Bev Webb's Grandchildren Make Good On The Stage

Saturday, December 22, 2012 - by Ferris Robinson

Bev Webb is not surprised at the phenomenal success of two of her grandchildren. "All the grandchildren performed musicals at the house growing up," Bev says. "The boys were in charge of the stage and lighting, and the girls sang and acted. All of my daughter Cathy's children are very musical. They were in the college ensemble and some even performed at Carnegie Hall!"

While most 'barely adults' are on the college party train or finding themselves or overly into themselves, Eleanor and Rebecah Angel, Cathy and Dick Angel's youngest daughters have not only cut an album, but saw it break into the top 10 iTunes singer/songwriter chart on its first day. "Honestly, going into the creation of this EP, we didn't have many expectations. If only our family bought copies of it, that would be fine," Eleanor, a student at UTC says.

The close knit family bought their share of copies, along with a gazillion others. Their band, Ten Bartram, was their grandparent's address on Lookout Mountain. "They tried to think of a name for their band and couldn't, so they just used my old address,"  Bev says. Not one to toot her own horn, Bev doesn't tell of the positive and meaningful impact she had on her grandchildren. Clearly she did.

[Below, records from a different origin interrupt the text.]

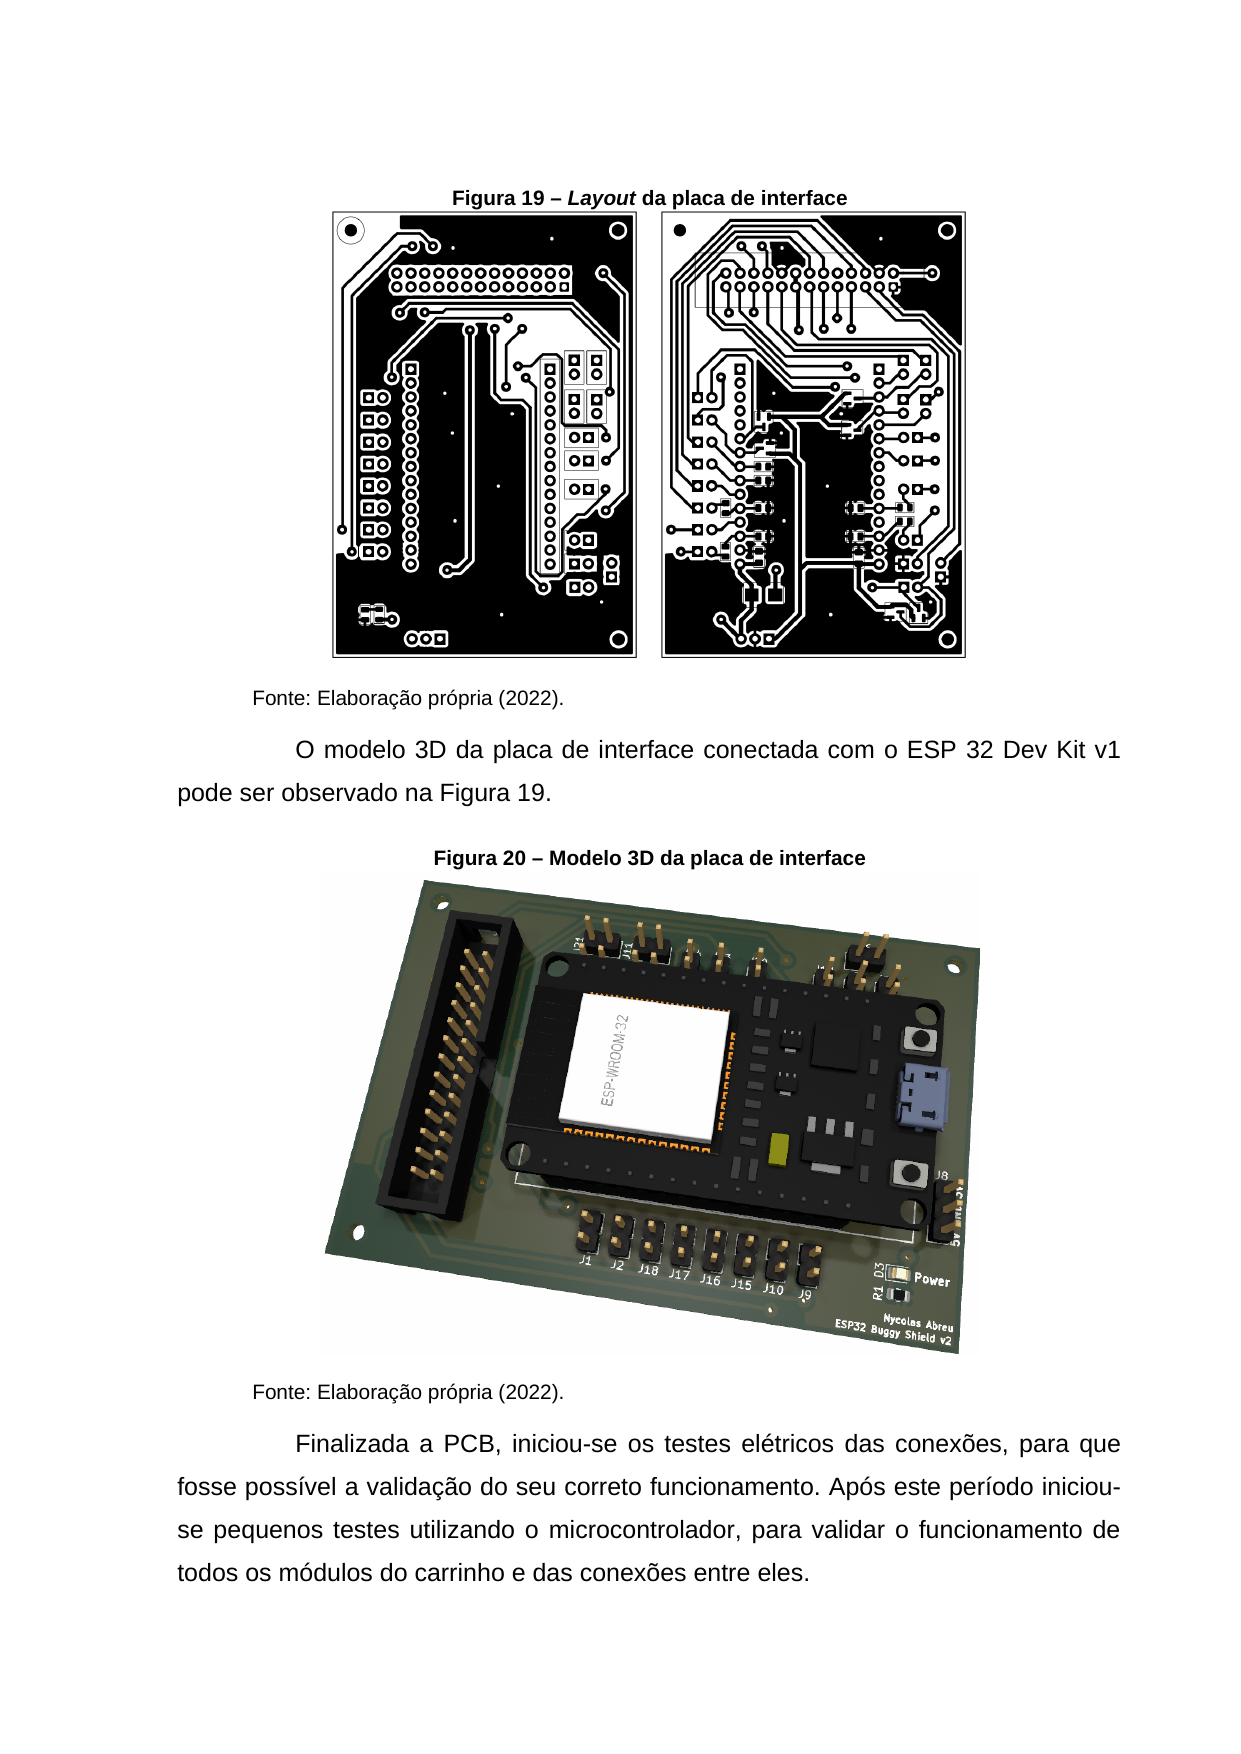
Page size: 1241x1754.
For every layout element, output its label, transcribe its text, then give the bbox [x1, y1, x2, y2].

picture [331, 210, 969, 661]
text O modelo 3D da placa de interface conectada com o ESP 32 Dev Kit v1 pode ser observado na Figura 19. [177, 735, 1122, 807]
text Figura 19 – Layout da placa de interface [177, 186, 1122, 661]
text Figura 20 – Modelo 3D da placa de interface [177, 846, 1122, 1355]
text Fonte: Elaboração própria (2022). [177, 1380, 1122, 1404]
picture [318, 870, 981, 1355]
text Fonte: Elaboração própria (2022). [177, 686, 1122, 710]
text Finalizada a PCB, iniciou-se os testes elétricos das conexões, para que fosse possível a validação do seu correto funcionamento. Após este período iniciou-se pequenos testes utilizando o microcontrolador, para validar o funcionamento de todos os módulos do carrinho e das conexões entre eles. [177, 1429, 1122, 1587]
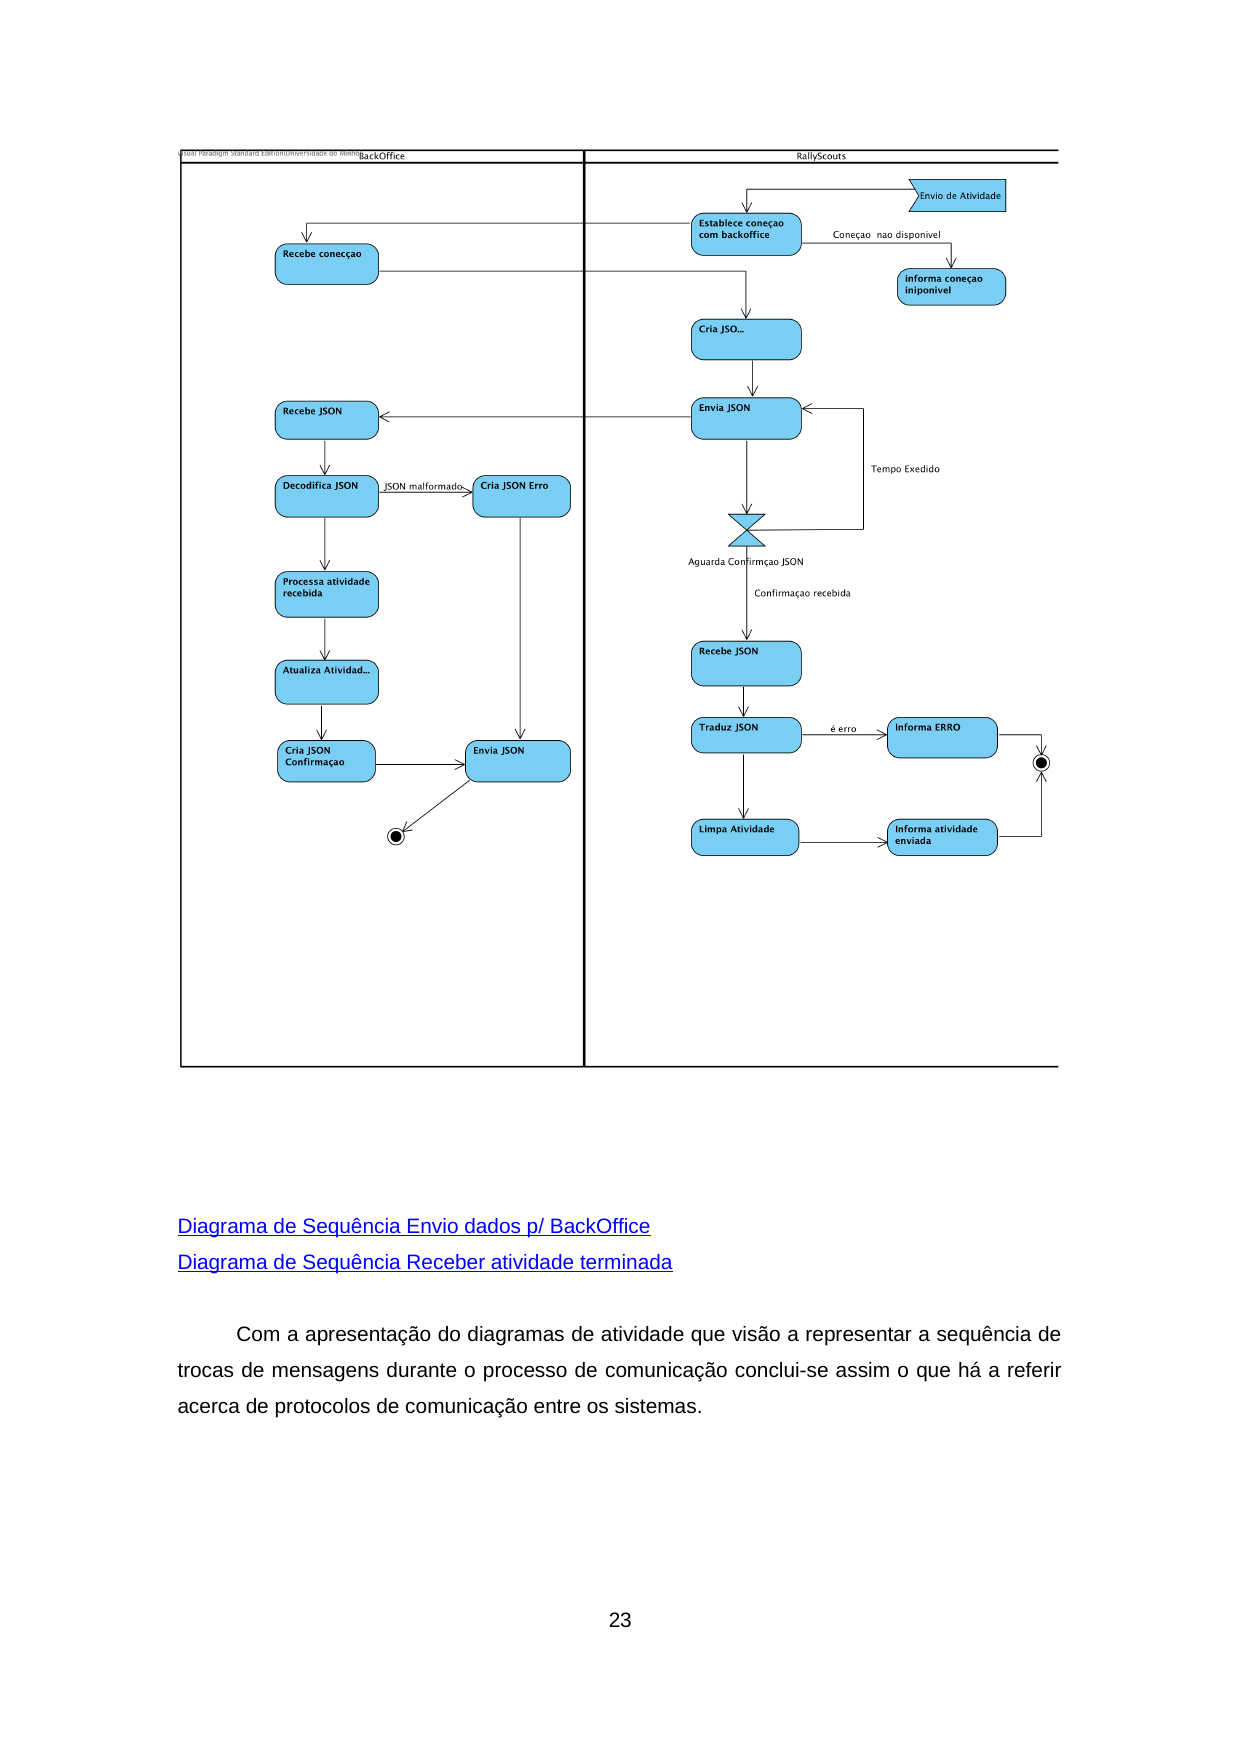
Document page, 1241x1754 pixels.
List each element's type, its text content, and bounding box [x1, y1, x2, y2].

text Diagrama de Sequência Envio dados p/ BackOffice [177, 1214, 1063, 1238]
picture [177, 147, 1058, 1066]
text Diagrama de Sequência Receber atividade terminada [177, 1250, 1063, 1274]
text Com a apresentação do diagramas de atividade que visão a representar a sequência de trocas de mensagens durante o processo de comunicação conclui-se assim o que há a referir acerca de protocolos de comunicação entre os sistemas. [177, 1322, 1063, 1417]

"Up the foggy mountain road, past two waterfalls, into the drive, up the wooded path and across the mossy rock patio. Step inside and take in a deep breath. Can you smell the hot chocolate with extra marshmallows just for you? Do you hear the bird in the kitchen and catch a little Rat Pack or Nat King Cole drifting in to greet you? You are in the right place. Take off your shoes so you can feel the creak of the wood, the cush of the carpet, the cold of the marble and the scratch of the oriental rugs beneath your feet. From ping pong and endless games of pool in the basement to long, rainy afternoons of make believe in the attic… everything in between is now just a sweet memory. Tall bar stools line the bar in the living room, chocolates hidden just in our reach, a twinkling two-story Christmas tree, dressed to the nines. Antique arcade game, slot machine, and trampoline with just enough life left in them for you. Walking, not running to catch the next episode of Scooby Dooby Doooo on Cartoon Network! Twelve cousins, giddy with excitement, sneaking upstairs to the special closets and decking out in Nana’s stash of lace, fir, pearls, heels, hats, bowties and pipes. Tip-toe downstairs and line up in front of the giant fireplace to put on the next fabulous performance of The Cousin Crew. Oh the melodies. Oh the laughter. Oh the tears. Welcome to Ten Bartram Road… Nana’s house. A cup overflowing with childhood, music, home, loss, gain, support, worth, family. Don’t you want a swig?" This is the description on their website of a very special place, 10 Bartram Road. Obviously there is great meaning in choosing this name for their band.

Their music is soulful. Easy on the ears, and lingers on the mind like an old, well-known song. They write their own music and truly it seems to be written by old souls. "Rebekah worked in an orphanage in Vietnam," Bev says. "It really had quite an impact on her and that experience inspired at least one of their songs."

There is a depth to these young women (who are both incredibly gorgeous) that defies their age. "My hope is to be a light and encouragement to any one I may encounter on this journey of life," Eleanor (whose name means 'shining light') says of herself after admitting her haircut is lop-sided and that she named her dog after Bob Dylan. Engaged to Jonathon Rapp from Signal Mountain, Rebekah wrote a song about the death of her hermit crab when she was eight, inspired by a Beatles song about life going on. Not your average 8-year-old.

Not your average rocks stars either. Shine on!